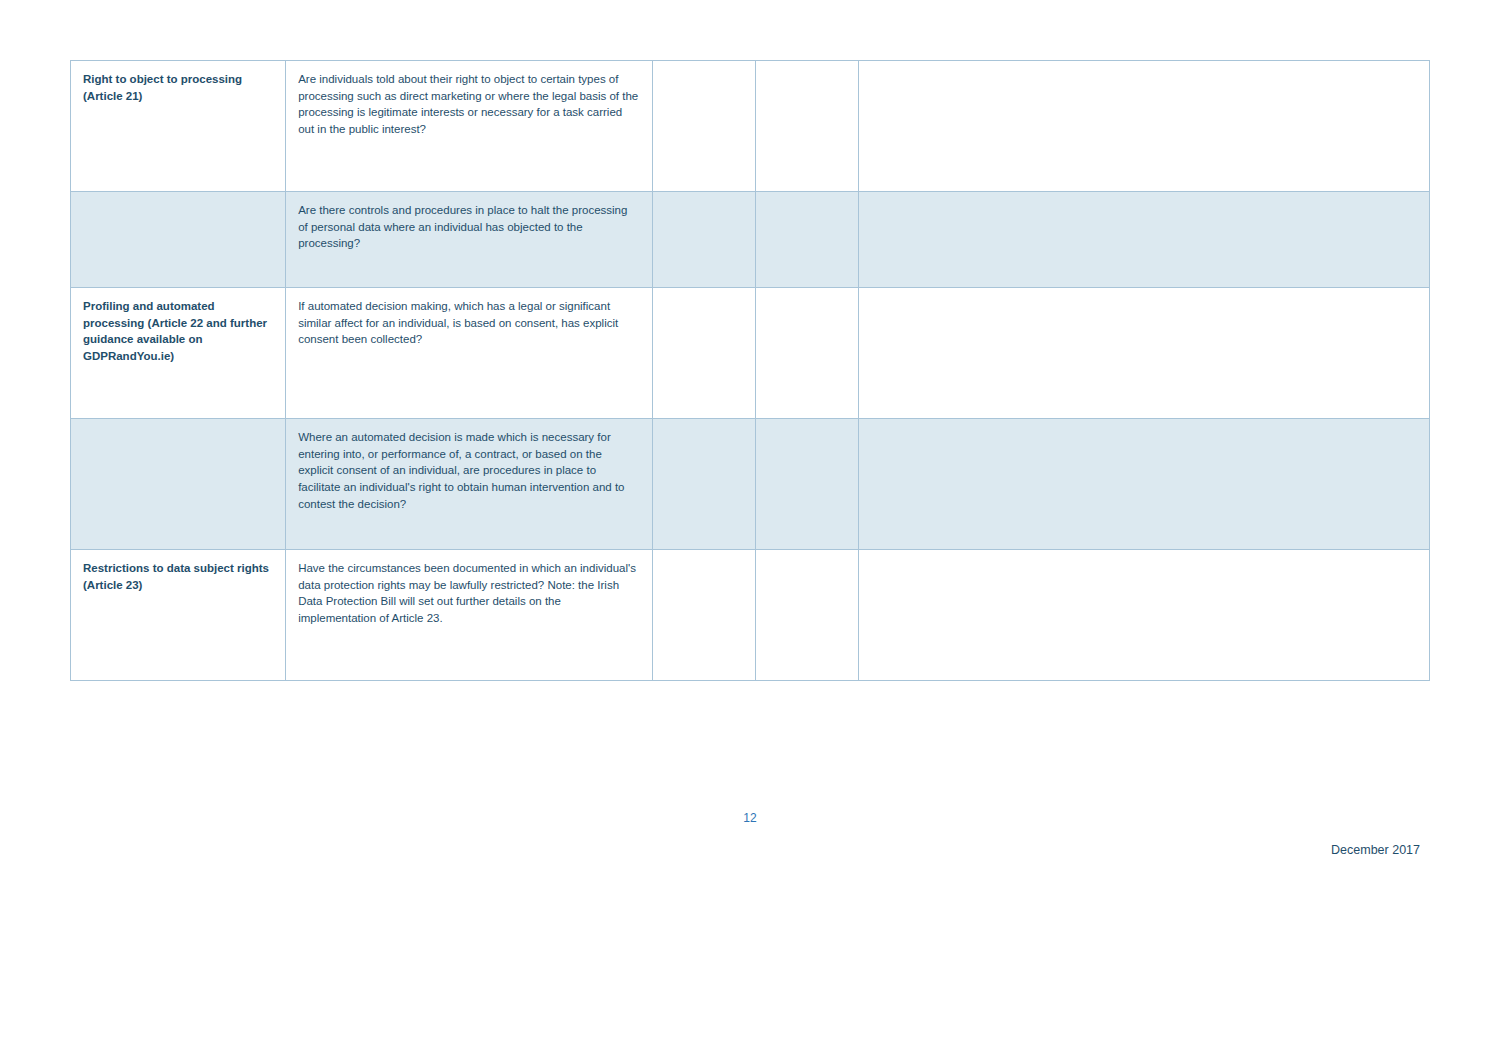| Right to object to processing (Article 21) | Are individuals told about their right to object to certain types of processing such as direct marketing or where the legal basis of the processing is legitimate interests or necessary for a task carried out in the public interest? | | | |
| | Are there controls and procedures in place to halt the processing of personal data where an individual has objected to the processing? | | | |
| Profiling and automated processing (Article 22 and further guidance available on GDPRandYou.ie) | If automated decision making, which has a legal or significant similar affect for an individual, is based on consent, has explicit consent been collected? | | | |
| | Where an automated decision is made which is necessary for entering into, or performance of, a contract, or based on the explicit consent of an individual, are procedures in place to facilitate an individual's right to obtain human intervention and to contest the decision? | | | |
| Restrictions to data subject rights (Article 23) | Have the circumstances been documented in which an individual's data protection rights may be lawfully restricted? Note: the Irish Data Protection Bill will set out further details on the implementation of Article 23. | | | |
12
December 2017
- - -
Lines holding "further": copy each one from the records above.

Response box
| Profiling and automated processing (Article 22 and further guidance available on GDPRandYou.ie) | If automated decision making, which has a legal or significant similar affect for an individual, is based on consent, has explicit consent been collected? | | | |
| Restrictions to data subject rights (Article 23) | Have the circumstances been documented in which an individual's data protection rights may be lawfully restricted? Note: the Irish Data Protection Bill will set out further details on the implementation of Article 23. | | | |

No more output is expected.